WRITTEN TASK 1 | In the passage on the Tabulature of Cebes, where is the painting supposed to have been suspended?
WRITTEN TASK 2 | Reproduce the passage on the Tabulature of Cebes, starting at "306. THE TABULATURE" and ending at "temple of Saturn.".

TEXT EXCERPT |
● ● ●
306. THE TABULATURE OF CEBES is constructed on a larger scale, and leads to allusions much more particular. It proceeds from the supposition, that some uncommon painting, alluding to the rarity of the knowledge and practice of virtue, of which few people understood the meaning, had been suspended in the temple of Saturn.

Illus. 1. The painting consisted of three compartments; one very large, comprehending the other two. The first compartment represented human life, into which all men enter; the other two compartments denoted the division of men into good and bad, the larger containing the bad and the lesser the good. Error and ignorance appear at the gate of the first compartment, and of their cup all men drink some portion. Prejudices, predilections, and pleasures, next succeed in the garb of harlots, to seduce; and by them also all mankind are more or less misled. If they are followed too far, they conduct their votaries into the larger compartment, and consign them to Extravagance, Luxury, Avarice, or Flattery, who soon commit them to Sorrow, Remorse, Punishment, and Despair. After wandering for some time in the regions of Folly, their ruin is completed, unless, by accident, they encounter the great physician Repentance, who, if they are willing to submit to his directions, undertakes their cure, and finally conducts them to the small compartment, and the happy abodes of Wisdom.
● ● ●
Stored records
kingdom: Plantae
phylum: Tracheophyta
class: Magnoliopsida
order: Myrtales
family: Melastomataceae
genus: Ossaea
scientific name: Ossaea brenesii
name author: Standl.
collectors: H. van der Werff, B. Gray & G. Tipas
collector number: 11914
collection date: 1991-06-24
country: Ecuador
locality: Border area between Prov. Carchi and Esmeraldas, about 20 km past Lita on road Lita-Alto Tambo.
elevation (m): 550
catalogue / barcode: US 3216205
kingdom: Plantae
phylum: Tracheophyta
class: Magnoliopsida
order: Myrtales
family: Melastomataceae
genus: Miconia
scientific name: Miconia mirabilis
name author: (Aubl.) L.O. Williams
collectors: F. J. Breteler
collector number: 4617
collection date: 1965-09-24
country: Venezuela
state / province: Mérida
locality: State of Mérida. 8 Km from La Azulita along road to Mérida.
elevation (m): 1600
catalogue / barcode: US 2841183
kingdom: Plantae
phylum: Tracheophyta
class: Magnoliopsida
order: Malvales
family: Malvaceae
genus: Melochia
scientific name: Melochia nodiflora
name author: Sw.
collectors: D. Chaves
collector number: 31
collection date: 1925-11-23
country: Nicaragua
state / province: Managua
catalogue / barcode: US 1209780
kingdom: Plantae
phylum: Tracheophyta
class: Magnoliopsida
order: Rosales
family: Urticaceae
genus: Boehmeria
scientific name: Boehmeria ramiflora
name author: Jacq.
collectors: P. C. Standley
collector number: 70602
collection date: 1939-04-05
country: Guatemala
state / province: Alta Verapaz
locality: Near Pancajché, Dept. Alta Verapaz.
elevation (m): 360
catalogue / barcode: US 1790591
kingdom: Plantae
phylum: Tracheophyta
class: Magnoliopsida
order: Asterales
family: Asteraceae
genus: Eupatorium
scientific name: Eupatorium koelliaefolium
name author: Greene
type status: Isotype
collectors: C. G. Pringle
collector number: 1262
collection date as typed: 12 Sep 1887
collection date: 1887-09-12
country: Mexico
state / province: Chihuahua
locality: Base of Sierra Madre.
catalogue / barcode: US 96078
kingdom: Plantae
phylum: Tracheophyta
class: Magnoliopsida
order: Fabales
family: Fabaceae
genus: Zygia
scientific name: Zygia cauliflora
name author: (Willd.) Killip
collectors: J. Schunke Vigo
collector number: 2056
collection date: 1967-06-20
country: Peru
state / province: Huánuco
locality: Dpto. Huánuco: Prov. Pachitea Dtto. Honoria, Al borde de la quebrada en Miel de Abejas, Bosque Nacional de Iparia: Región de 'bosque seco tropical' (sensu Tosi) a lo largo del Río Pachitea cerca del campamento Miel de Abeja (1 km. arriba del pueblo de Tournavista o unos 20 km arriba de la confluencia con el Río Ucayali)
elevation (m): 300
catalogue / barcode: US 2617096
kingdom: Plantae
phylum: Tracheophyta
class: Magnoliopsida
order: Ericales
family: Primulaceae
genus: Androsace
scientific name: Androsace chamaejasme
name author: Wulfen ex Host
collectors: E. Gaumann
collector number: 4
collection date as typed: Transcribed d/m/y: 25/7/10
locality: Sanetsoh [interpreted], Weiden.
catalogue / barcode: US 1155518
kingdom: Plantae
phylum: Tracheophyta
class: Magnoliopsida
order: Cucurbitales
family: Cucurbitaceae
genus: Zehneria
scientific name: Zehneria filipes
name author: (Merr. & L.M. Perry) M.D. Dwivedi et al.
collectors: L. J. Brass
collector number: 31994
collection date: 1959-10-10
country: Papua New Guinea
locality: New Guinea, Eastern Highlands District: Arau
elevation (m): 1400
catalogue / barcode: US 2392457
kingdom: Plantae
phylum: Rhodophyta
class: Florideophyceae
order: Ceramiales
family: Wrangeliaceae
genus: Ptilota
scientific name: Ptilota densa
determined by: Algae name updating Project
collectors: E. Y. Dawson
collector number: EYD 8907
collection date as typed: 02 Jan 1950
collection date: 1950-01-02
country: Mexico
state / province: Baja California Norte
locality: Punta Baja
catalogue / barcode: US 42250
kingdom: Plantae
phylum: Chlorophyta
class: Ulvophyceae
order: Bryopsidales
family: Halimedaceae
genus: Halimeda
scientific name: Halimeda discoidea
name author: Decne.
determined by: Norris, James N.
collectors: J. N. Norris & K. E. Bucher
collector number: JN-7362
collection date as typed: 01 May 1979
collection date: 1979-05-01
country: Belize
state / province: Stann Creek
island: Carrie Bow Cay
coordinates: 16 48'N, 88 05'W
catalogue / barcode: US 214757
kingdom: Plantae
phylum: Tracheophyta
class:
● ● ●
ANSWER 1 | In the temple of Saturn.

ANSWER 2 |
306. THE TABULATURE OF CEBES is constructed on a larger scale, and leads to allusions much more particular. It proceeds from the supposition, that some uncommon painting, alluding to the rarity of the knowledge and practice of virtue, of which few people understood the meaning, had been suspended in the temple of Saturn.